Reputation: 1171
I have two wcf services with the same interface hosted in IIS using http binding. Both have only three methods:
OpenFile(userid)
which creates or opens userid.txt.
Write(userid, X)
which writes X into the file
Close(userid)
which closes the file
InstanceContextMode =InstanceContextMode.PerSession
is used for Service B.
Service A:
Is it stateless (service technically does not need to remember the user id, it's tracked by the client) or stateful (the service operation is like a state machine. Client must call the methods in a particular order)?
If HTTPS binding is used, is it stateful?
Service B:
I guess a more general question is whether the statefulness of the web service depends on how it's designed and implemented or how it is hosted? Is there like a "checklist" that I can go through to determine if my web service is categorize as stateless or stateful?
Thanks
Upvotes: 1
Views: 1105
Reputation: 57169
By default, anything over HTTP is stateless. When you use PerSession, it still depends on whether your web service implementations use Sessions. But whatever the case, your web server remains stateless, which is precisely while you retain state in a special object (Cache, File, Database or Session).

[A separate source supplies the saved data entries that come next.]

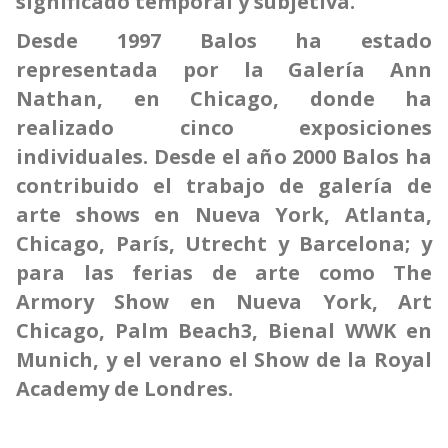
significado temporal y subjetiva.
Desde 1997 Balos ha estado
representada por la Galería Ann
Nathan, en Chicago, donde ha
realizado cinco exposiciones
individuales. Desde el año 2000 Balos ha
contribuido el trabajo de galería de
arte shows en Nueva York, Atlanta,
Chicago, París, Utrecht y Barcelona; y
para las ferias de arte como The
Armory Show en Nueva York, Art
Chicago, Palm Beach3, Bienal WWK en
Munich, y el verano el Show de la Royal
Academy de Londres.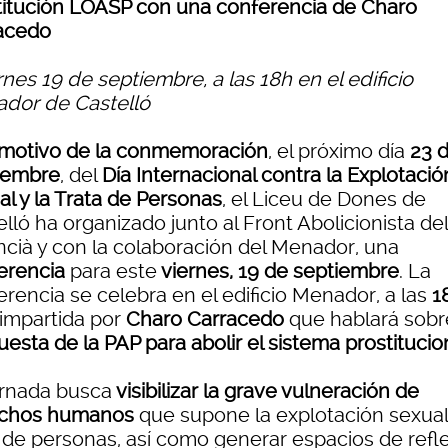
titución LOASP con una conferencia de Charo
acedo
rnes 19 de septiembre, a las 18h en el edificio
dor de Castelló
motivo de la conmemoración
, el próximo día
23 
iembre
, del
Día Internacional contra la Explotació
al y la Trata de Personas
, el Liceu de Dones de
lló ha organizado junto al Front Abolicionista del
ncià y con la colaboración del Menador, una
erencia
para este
viernes, 19 de septiembre
. La
rencia se celebra en el edificio Menador, a las
1
 impartida por
Charo Carracedo
que hablará sobr
esta de la PAP para abolir el sistema prostitucio
ornada busca
visibilizar la grave vulneración de
chos humanos
que supone la explotación sexual 
a de personas, así como generar espacios de refl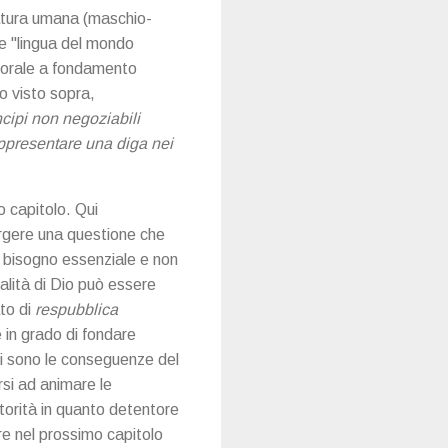
natura umana (maschio-
e "lingua del mondo
 morale a fondamento
o visto sopra,
ncipi non negoziabili
appresentare una diga nei
o capitolo. Qui
ergere una questione che
 bisogno essenziale e non
alità di Dio può essere
ato di
respubblica
è in grado di fondare
i sono le conseguenze del
rsi ad animare le
torità in quanto detentore
re nel prossimo capitolo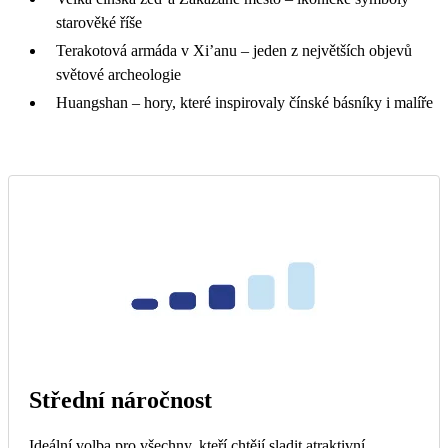
starověké říše
Terakotová armáda v Xi’anu – jeden z největších objevů
světové archeologie
Huangshan – hory, které inspirovaly čínské básníky i malíře
Střední náročnost
Ideální volba pro všechny, kteří chtějí sladit atraktivní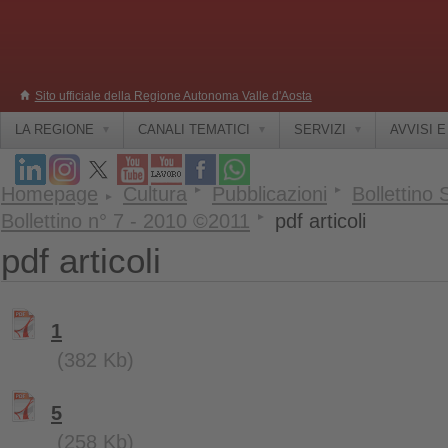
Sito ufficiale della Regione Autonoma Valle d'Aosta
LA REGIONE
CANALI TEMATICI
SERVIZI
AVVISI 
Homepage
Cultura
Pubblicazioni
Bollettino
Bollettino n° 7 - 2010 ©2011
pdf articoli
pdf articoli
1
(382 Kb)
5
(258 Kb)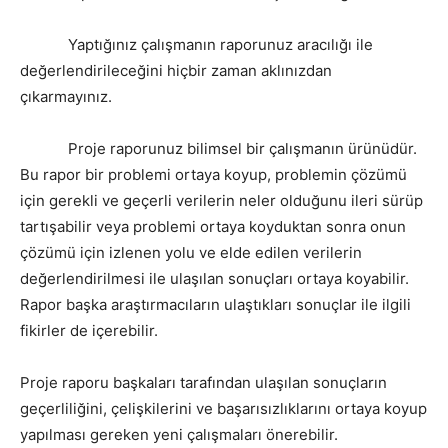
Yaptığınız çalışmanın raporunuz aracılığı ile
değerlendirileceğini hiçbir zaman aklınızdan
çıkarmayınız.
Proje raporunuz bilimsel bir çalışmanın ürünüdür.
Bu rapor bir problemi ortaya koyup, problemin çözümü
için gerekli ve geçerli verilerin neler olduğunu ileri sürüp
tartışabilir veya problemi ortaya koyduktan sonra onun
çözümü için izlenen yolu ve elde edilen verilerin
değerlendirilmesi ile ulaşılan sonuçları ortaya koyabilir.
Rapor başka araştırmacıların ulaştıkları sonuçlar ile ilgili
fikirler de içerebilir.
Proje raporu başkaları tarafından ulaşılan sonuçların
geçerliliğini, çelişkilerini ve başarısızlıklarını ortaya koyup
yapılması gereken yeni çalışmaları önerebilir.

Even a Session is stateless: unless the server sends the cookie in the HTTP request, nothing is remembered between requests.
This doesn't change for HTTPS. While it is a completely different protocol, the statefulness doesn't change.
About your checklist: it will be short, as it is always stateless with HTTP. Whether or not an implementation maintains state doesn't change this. It's up to the implementation how to work around this limitation and to maintain state, you cannot "see" that on the outside.